Lancer selected the call button for his boss. “Adam and Eve are back, Mr. Briley.”

“You’ve got to be kidding me,” Briley said. “Send someone out again. Have whoever it is tell them next time we call the sheriff.”

“Yes, sir.”

For the past few visits, the Bluff had sent out the resident team to scare off the couple. The hope was that it might make them find some other place to fulfill their craving for a little outdoor sex.

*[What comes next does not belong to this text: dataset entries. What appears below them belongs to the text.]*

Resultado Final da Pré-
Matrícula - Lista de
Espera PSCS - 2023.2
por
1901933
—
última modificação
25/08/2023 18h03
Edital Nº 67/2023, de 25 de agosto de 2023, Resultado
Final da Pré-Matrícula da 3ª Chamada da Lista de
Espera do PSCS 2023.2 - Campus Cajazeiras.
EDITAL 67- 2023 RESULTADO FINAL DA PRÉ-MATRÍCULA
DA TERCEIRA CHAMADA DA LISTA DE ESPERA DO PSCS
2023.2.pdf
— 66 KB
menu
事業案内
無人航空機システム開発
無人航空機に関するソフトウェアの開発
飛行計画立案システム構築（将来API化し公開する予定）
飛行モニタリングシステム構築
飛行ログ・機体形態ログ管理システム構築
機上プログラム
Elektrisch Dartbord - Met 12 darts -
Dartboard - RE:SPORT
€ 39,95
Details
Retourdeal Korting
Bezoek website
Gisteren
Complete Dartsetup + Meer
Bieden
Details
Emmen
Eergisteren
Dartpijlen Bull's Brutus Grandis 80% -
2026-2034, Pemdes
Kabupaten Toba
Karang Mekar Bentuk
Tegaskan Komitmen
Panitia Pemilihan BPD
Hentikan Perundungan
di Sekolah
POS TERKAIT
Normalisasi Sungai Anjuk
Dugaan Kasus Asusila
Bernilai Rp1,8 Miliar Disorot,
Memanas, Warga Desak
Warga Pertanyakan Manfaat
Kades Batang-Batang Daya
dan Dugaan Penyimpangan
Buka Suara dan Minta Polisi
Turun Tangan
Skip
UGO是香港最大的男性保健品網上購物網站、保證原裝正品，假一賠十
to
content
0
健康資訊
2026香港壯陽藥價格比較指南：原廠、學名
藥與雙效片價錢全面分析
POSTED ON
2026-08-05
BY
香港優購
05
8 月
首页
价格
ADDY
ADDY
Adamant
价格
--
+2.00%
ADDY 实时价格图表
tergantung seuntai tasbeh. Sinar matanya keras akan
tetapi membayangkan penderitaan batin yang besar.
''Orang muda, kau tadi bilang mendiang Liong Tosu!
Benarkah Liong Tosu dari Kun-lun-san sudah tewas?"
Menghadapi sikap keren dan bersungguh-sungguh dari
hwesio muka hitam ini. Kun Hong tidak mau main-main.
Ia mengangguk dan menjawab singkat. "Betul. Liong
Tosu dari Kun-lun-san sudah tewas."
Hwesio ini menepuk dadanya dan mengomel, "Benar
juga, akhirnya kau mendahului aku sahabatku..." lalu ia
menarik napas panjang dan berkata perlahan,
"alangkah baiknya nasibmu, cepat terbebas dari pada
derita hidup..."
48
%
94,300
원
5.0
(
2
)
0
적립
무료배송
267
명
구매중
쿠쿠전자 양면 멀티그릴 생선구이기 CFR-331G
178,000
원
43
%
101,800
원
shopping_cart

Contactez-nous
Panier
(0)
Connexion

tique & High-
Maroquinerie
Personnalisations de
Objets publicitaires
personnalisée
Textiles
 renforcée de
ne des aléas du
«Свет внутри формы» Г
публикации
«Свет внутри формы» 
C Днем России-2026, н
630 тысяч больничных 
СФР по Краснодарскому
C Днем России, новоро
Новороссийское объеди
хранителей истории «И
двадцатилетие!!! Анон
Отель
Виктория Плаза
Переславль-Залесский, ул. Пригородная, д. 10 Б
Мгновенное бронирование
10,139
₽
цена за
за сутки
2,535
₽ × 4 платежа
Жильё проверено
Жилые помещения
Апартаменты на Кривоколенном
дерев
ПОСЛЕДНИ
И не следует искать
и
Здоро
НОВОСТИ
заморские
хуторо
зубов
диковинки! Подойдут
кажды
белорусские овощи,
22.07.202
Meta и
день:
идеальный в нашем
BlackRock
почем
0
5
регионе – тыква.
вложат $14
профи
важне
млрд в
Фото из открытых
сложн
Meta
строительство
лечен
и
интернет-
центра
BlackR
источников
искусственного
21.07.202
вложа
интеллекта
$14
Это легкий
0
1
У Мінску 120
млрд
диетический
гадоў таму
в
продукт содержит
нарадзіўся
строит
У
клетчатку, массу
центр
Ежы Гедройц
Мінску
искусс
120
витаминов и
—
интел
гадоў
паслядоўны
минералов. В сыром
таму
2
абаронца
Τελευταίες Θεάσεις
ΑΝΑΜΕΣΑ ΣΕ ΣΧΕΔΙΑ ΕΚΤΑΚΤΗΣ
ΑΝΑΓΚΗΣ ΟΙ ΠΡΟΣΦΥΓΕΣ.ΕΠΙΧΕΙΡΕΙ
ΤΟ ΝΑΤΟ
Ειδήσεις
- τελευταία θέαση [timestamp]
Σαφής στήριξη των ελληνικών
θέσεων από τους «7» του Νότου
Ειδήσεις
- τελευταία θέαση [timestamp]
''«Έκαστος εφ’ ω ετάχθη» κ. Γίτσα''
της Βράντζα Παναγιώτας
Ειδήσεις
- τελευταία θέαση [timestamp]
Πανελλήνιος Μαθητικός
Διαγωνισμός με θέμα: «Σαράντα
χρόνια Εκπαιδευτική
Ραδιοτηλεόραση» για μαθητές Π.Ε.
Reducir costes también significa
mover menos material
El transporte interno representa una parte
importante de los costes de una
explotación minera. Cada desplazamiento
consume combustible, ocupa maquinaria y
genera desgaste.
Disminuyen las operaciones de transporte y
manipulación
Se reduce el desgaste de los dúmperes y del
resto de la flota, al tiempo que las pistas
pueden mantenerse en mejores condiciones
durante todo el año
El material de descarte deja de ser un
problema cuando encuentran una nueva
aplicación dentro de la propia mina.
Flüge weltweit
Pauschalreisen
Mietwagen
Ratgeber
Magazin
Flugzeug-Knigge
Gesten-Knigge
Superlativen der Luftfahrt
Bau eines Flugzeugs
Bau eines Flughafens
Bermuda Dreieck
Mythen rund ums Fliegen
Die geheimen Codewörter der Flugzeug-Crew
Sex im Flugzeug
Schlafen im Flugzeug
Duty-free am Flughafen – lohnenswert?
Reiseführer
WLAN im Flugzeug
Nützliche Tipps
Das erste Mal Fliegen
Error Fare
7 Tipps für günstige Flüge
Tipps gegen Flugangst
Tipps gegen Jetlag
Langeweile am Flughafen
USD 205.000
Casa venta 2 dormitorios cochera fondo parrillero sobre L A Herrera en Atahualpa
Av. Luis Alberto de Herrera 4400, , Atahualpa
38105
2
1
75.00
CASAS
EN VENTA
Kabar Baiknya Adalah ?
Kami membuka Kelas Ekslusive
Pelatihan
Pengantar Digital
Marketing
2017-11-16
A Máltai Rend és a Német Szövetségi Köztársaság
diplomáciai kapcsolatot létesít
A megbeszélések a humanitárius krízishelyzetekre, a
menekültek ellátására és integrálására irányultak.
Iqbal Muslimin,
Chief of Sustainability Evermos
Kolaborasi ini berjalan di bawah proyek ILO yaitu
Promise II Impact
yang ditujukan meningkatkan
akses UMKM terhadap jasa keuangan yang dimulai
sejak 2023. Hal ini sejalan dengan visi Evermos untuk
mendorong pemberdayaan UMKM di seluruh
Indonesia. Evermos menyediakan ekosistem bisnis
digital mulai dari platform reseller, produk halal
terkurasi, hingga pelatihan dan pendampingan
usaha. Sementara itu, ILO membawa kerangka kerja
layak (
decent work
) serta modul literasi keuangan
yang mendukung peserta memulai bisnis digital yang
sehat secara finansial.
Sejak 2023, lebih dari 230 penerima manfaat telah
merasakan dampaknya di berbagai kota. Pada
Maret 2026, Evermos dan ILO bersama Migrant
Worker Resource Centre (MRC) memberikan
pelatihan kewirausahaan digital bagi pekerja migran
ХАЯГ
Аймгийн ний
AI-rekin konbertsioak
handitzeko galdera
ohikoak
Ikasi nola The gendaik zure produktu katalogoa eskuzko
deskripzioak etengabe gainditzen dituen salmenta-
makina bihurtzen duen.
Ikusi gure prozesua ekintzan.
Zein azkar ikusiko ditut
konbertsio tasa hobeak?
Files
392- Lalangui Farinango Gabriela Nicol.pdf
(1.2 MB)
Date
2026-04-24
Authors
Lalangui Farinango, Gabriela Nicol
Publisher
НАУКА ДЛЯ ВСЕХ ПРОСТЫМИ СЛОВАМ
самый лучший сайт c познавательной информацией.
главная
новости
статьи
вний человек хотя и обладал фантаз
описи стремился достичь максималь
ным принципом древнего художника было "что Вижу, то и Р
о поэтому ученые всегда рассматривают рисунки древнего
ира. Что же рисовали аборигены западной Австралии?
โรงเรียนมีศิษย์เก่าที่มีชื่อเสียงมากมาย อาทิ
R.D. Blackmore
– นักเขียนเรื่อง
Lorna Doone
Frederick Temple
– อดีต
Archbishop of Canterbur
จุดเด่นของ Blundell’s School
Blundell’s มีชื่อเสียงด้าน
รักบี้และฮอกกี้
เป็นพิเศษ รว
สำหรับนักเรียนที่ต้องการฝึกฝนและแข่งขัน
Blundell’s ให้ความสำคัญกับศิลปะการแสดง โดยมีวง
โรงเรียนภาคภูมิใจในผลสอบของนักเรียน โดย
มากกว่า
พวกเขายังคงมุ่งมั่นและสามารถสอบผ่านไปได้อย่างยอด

The watch officer selected a different button. “Resident team, you’re up. Adam and Eve are back, and they’re waiting just for you.”

There was a chuckle in the reply. “Sullivan and Rawlings on the way.”

Sullivan and Rawlings would be dressed in civilian clothes as if they were out for a walk. They’d have Boomer with them, a beautiful black lab that could be friendly and playful one second, deadly the next.

Lancer watched the intruding couple as they came down the road for about thirty feet, then, as they’d done each time before, turn into the woods. He smiled. With any luck, Sullivan and Rawlings might get a little show.

“What’s going on?” Murphy asked. He was working containment surveillance at a terminal two stations down.

“Our exhibitionists are back,” Lancer said.

Murphy stood and walked over. “I’ve heard about them, but haven’t seen them yet.”

“Well, you can’t see them now. They’re off the road.”

“Damn. Seriously?”

“Yep. Went off right there.” The watch officer pointed between two trees on the right side of the screen.

“Couldn’t you just pan the inside gate camera over?”

The inside camera was mounted in a tree forty feet down the road from the entrance. “I’m not supposed to move it off the gate.”

“Come on. Just for a moment.”

“I can’t, and you know it.”

“Fine,” Murphy huffed, then brightened. “Maybe they’ll make a run for it before they can get dressed.”

“Fifty bucks says they don’t.”

“How about twenty?”

Lancer laughed. “Okay. Twenty.”

Together, the two men watched the monitor. After a minute, Sullivan and Rawlings appeared at the far end of the road.

“Talk us in,” Sullivan said over the radio.

“Forward another sixty feet, then go left,” Lancer instructed.